The secretary-general also chastised his deputy, Louise Frechette, who chaired a steering group on Iraq when the United Nations decided last May that U.N. staff could go back into the country after the U.S.-led war. She submitted her resignation but Annan refused to accept it, U.N. spokesman Fred Eckhard said.

“The secretary-general, taking into account the collective nature of the failures attributable to the Steering Group on Iraq as a whole, declined to accept the resignation,” Eckhard said.

Unprecedented rebuke
The action appeared to be unprecedented at the United Nations, where senior leaders are almost never rebuked in such a public fashion. But the bombings were extraordinarily traumatic for U.N. staff, who refer to the tragedy as “our Sept. 11.”

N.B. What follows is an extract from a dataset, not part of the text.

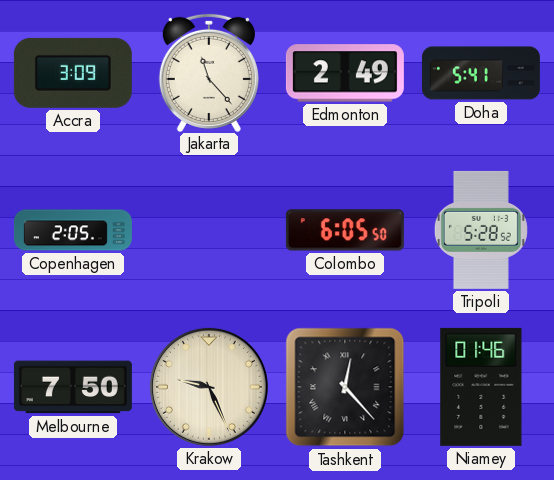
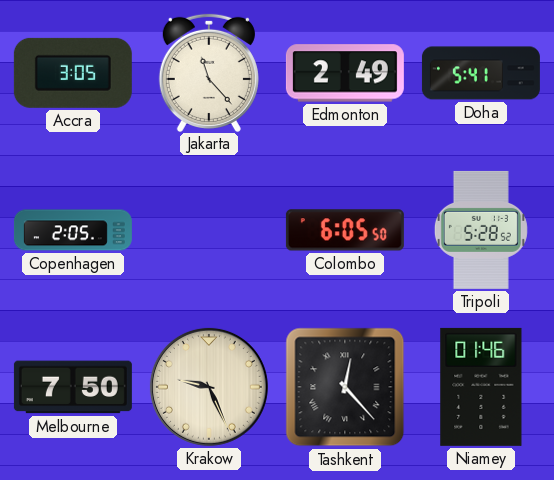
Accra: 3:09 -> 3:05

“The fact that a deputy secretary-general offered to resign shows how seriously the organization from the very top took this report,” said Salim Lone, who was U.N. spokesman in Baghdad at the time of the blasts and is now retired. “They have all been taken to ask. I don’t see what more could have been done at a broad level.”

Annan’s decisions were based on the recommendations of a panel he appointed in November to investigate who was to blame. In October, after an independent group pointed to “dysfunctional” U.N. security for unnecessary casualties in the Aug. 19 bombing at the U.N. headquarters in Baghdad, which also killed top U.N. envoy Sergio Vieira de Mello, and wounded more than 150 others.

Ramiro Lopes da Silva, the acting head of the U.N. mission who was responsible for security at the time of the bombing, was demoted as assistant secretary-general and will take up a post at the World Food Program not involving security issues.

Current reprimands insufficient, some say
The investigation into the United Nations’ handling of security was a demand by U.N. staff, many of whom were close to victims of the bombing.

The U.N. staff union said Annan’s reprimands did not go nearly far enough. Both da Silva and Myat had stepped down temporarily late last year while independent experts assessed responsibility for the security lapses, and Myat is expected to keep his pension.

“You have 22 people dead and for the most part, the secretary-general lets people keep their jobs or retire with their pensions,” said U.N. union representative Guy Candusso. “Considering the gross negligence and the lapses of security, this does not go wide enough or far enough to hold people accountable.”

Annan’s harshest move was reserved for two lower-level U.N. administrators at the U.N.’s Baghdad headquarters in the Canal Hotel. The two — Jordan’s Paul Aghadjanian and Pa Momodou Sinyan of Gambia — were charged with misconduct and will face discipline before the U.N. personnel management office.

Window film requested
According to a statement released by Eckhard, the two never made any effort to heed a request to buy and install blast-resistant protective film for the hotel windows. Officials have said that flying glass caused the vast majority of the injuries.

“These two officers displayed profound lack of responsibility and ineptitude in the manner they sought to implement the request for installation of the film,” Monday’s statement said. “Their combined response to the issue indicates a lethargy that is bordering on gross negligence.”

The October report also pointed to continued security lapses at the time of a second bombing in September, which killed several Iraqi police officers.

The bombings led the United Nations to withdraw all staff from Iraq. The only United Nations staff members who have returned were a small security team and election teams working with Iraqi officials for the transition of sovereignty to Iraqis on June 30.